Microgravity Fire

Sounds as if it should be a band name instead of a blog post title.

Anyway, 15 years ago today in space history — April 4, 1997 — the Space Shuttle Columbia lifted off from Kennedy Space Center on the first mission for the Microgravity Science Laboratory, which included experiments in, yes, microgravity fire.


(STS-83 on Pad 39-A with Comet Hale-Bopp in the background. NASA image.)

During mission STS-83, astronauts James D. Halsell, Susan L. Still, Janice E. Voss, Donald A. Thomas, Michael L. Gernhardt, Roger K. Crouch, and Gregory T. Linteris carried out a number of experiments, including the “fire-related experiments” alluded to earlier.
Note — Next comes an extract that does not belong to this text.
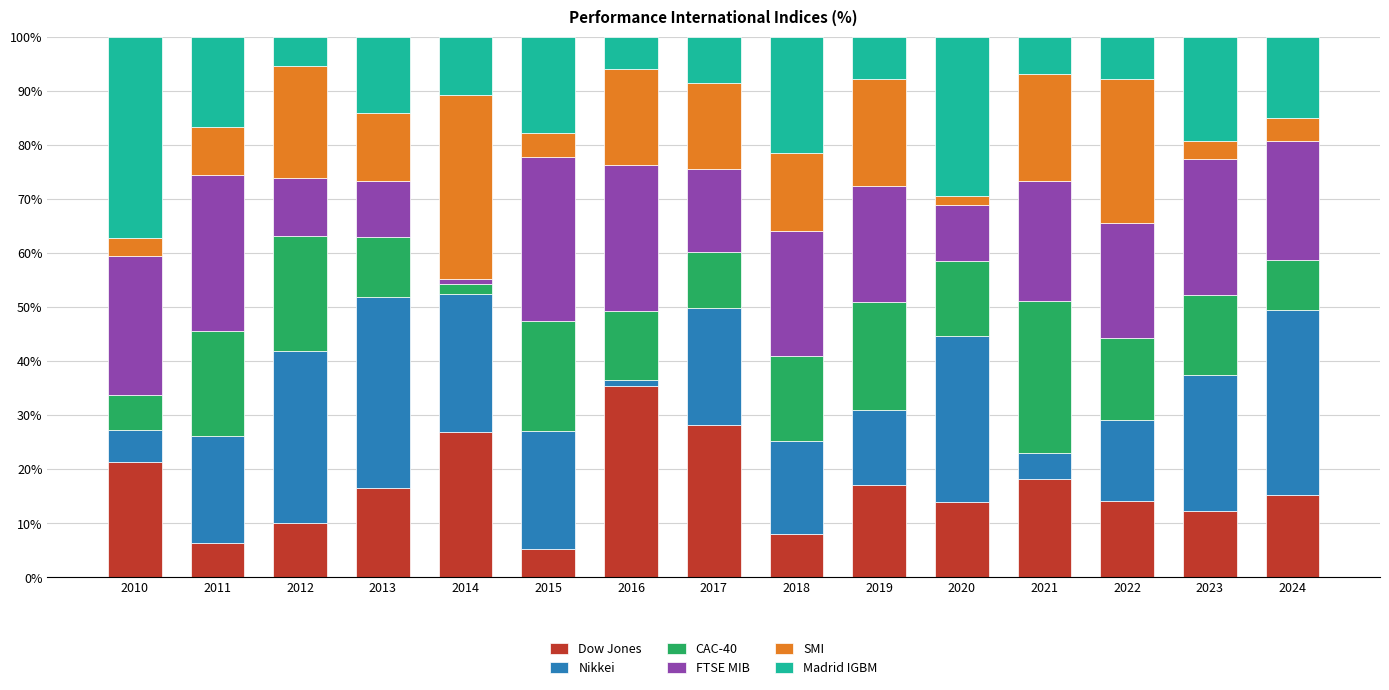

What is the minimum value for Dow Jones?

5.3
The fire studies were carried out in specially-built combustion chambers in the Spacelab module. Unfortunately, a fault in one of the shuttle’s fuel cells caused mission managers to cut the mission short and bring the shuttle home after only 3 days.
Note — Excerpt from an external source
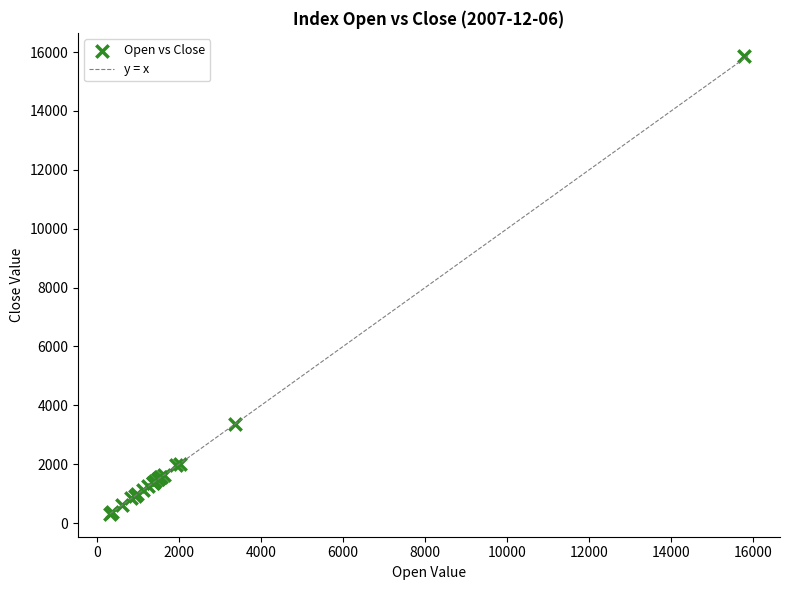

What Y value in the scatter plot is closest to 8094?

3359.4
In other space history, 40 years ago today the USSR launched a Molniya rocket from the Baikonur Cosmodrome, carrying the Molniya 1/20 communications satellite into a highly-elliptical, high-inclination orbit known as a “Molniya” orbit. The French experimental satellite SRET-1 launched on the same rocket; it tested solar cell materials and studied the effects of radiation from the Van Allen belts.